It’s no secret that undocumented immigrants power much of the food scene in America, and for many of the top chefs in Arizona, the DACA ruling hits close to home.
Attorney General Jeff Sessions announced yesterday that the Trump administration will be axing DACA,
the Deferred Action for Childhood Arrivals program, set up by former President Barack Obama in 2012, which protects some 800,000 undocumented immigrants who came to the U.S. as kids from deportation.
Immigrants must have a clean record to qualify for DACA, which allows them to, among other benefits, obtain work permits. Indeed, nine in 10 DACA immigrants are working taxpayers. Critics on both sides of the aisle have been spit-roasting Trump for this decision.
“I don’t even know that it’s political more than it’s humanitarian,” says Chris Bianco
, who last night paused his work on the line at Tratto
to comment on DACA's proposed rescission. “People should be recognized for the positive impact they’ve made on our communities.”
The news from Washington hit Aaron Chamberlin of St. Francis
hard. “I have a couple of key employees who are in the DACA program,” he says. “One came here when she was 4. I’m not sure what’s going to happen.”

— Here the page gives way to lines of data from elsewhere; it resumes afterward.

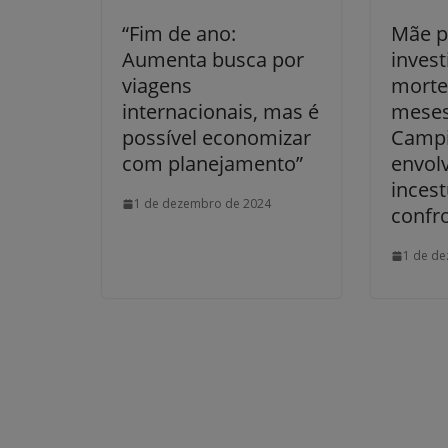
“Fim de ano:
Mãe p
Aumenta busca por
invest
viagens
morte 
internacionais, mas é
mese
possível economizar
Campi
com planejamento”
envol
inces
1 de dezembro de 2024
confro
1 de d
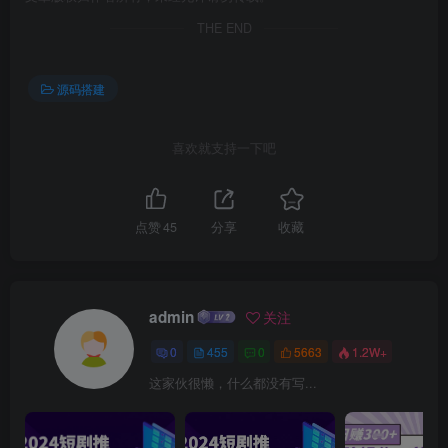
THE END
源码搭建
喜欢就支持一下吧
点赞
45
分享
收藏
admin
关注
0
455
0
5663
1.2W+
这家伙很懒，什么都没有写...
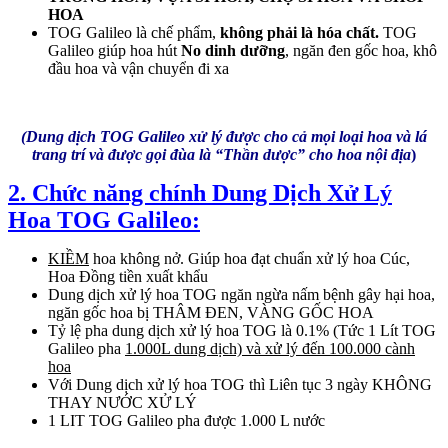
HOA
TOG Galileo là chế phẩm,
không phải là hóa chất.
TOG
Galileo giúp hoa hút
No dinh dưỡng
, ngăn đen gốc hoa, khô
đầu hoa và vận chuyển đi xa
(Dung dịch TOG Galileo xử lý được cho cả mọi loại hoa và lá
trang trí và được gọi đùa là
“Thần dược” cho hoa nội địa
)
2. Chức năng chính Dung Dịch Xử Lý
Hoa TOG Galileo:
KIỀM
hoa không nở. Giúp hoa đạt chuẩn xử lý hoa Cúc,
Hoa Đồng tiền xuất khẩu
Dung dịch xử lý hoa TOG ngăn ngừa nấm bệnh gây hại hoa,
ngăn gốc hoa bị THÂM ĐEN, VÀNG GỐC HOA
Tỷ lệ pha dung dịch xử lý hoa TOG là 0.1% (Tức 1 Lít TOG
Galileo pha
1.000L dung dịch) và xử lý đến 100.000 cành
hoa
Với Dung dịch xử lý hoa TOG thì Liên tục 3 ngày KHÔNG
THAY NƯỚC XỬ LÝ
1 LIT TOG Galileo pha được 1.000 L nước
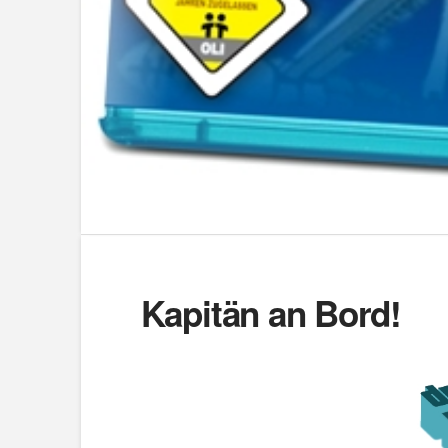
Kapitän an Bord!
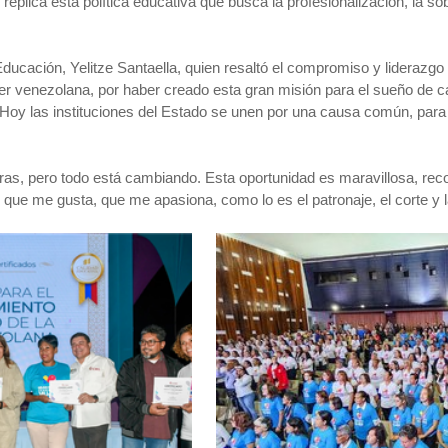
plica esta política educativa que busca la profesionalización, la so
 Educación, Yelitze Santaella, quien resaltó el compromiso y liderazgo
ujer venezolana, por haber creado esta gran misión para el sueño de 
s. Hoy las instituciones del Estado se unen por una causa común, par
ras, pero todo está cambiando. Esta oportunidad es maravillosa, re
go que me gusta, que me apasiona, como lo es el patronaje, el corte 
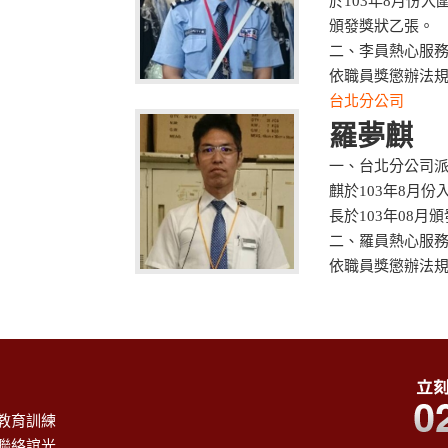
於103年8月份
頒發獎狀乙張。
二、李員熱心服
依職員獎懲辦法
台北分公司
羅夢麒
一、台北分公司派
麒於103年8月
長於103年08月
二、羅員熱心服
依職員獎懲辦法
教育訓練
聯絡誼光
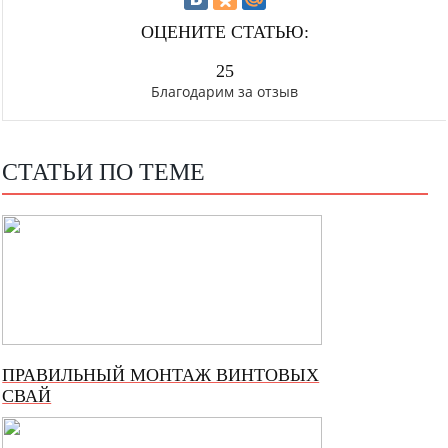
ОЦЕНИТЕ СТАТЬЮ:
25
Благодарим за отзыв
СТАТЬИ ПО ТЕМЕ
ПРАВИЛЬНЫЙ МОНТАЖ ВИНТОВЫХ
СВАЙ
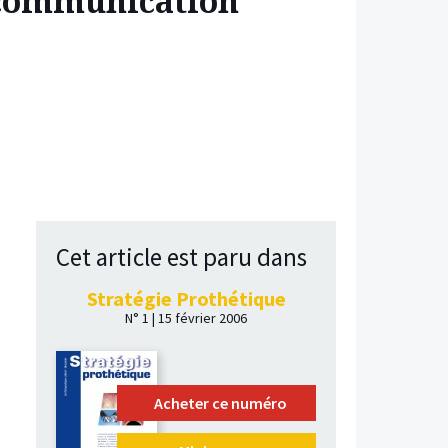
a communication
Cet article est paru dans
Stratégie Prothétique
N° 1 | 15 février 2006
Acheter ce numéro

The Arizona Restaurant Association released a statement ardently opposing Trump's decision.
"Arizona’s restaurant industry relies heavily on a diverse workforce that includes the need for a permanent solution to the multitude of individuals that want to join the U.S. workforce," the statement reads. "Therefore, the ARA strongly supports a legislative solution for DACA and encourages Congress to address immigration reform."
Silvana Salcido Esparza
of Barrio Cafe replied quickly to an email inquiry.
Esparza quoted the Pew Research that revealed that some 1.1 million undocumented immigrants work in American restaurants. While she acknowledges that they are not all DACA immigrants, she questions who could possibly replace this massive workforce powering our country’s kitchens. But for her, it is more than the business implications, it's personal.
“I have family members that are enrolled in DACA and now we all live in fear of watching them be deported to a country they know nothing about firsthand,” she writes. “My heart is just broken for the DACA community.”